Entries taken from a collection
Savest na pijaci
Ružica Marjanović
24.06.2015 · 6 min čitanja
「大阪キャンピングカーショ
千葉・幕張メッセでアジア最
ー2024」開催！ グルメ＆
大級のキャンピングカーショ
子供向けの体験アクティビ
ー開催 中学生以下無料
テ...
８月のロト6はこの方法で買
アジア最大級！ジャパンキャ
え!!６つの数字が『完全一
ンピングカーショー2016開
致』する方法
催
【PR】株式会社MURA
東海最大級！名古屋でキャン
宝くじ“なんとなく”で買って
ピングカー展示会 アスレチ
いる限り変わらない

EXERCISE. Produce a verbatim copy of each record above.

SOLUTION TO THIS TASK.
Savest na pijaci
Ružica Marjanović
24.06.2015 · 6 min čitanja
「大阪キャンピングカーショ
千葉・幕張メッセでアジア最
ー2024」開催！ グルメ＆
大級のキャンピングカーショ
子供向けの体験アクティビ
ー開催 中学生以下無料
テ...
８月のロト6はこの方法で買
アジア最大級！ジャパンキャ
え!!６つの数字が『完全一
ンピングカーショー2016開
致』する方法
催
【PR】株式会社MURA
東海最大級！名古屋でキャン
宝くじ“なんとなく”で買って
ピングカー展示会 アスレチ
いる限り変わらない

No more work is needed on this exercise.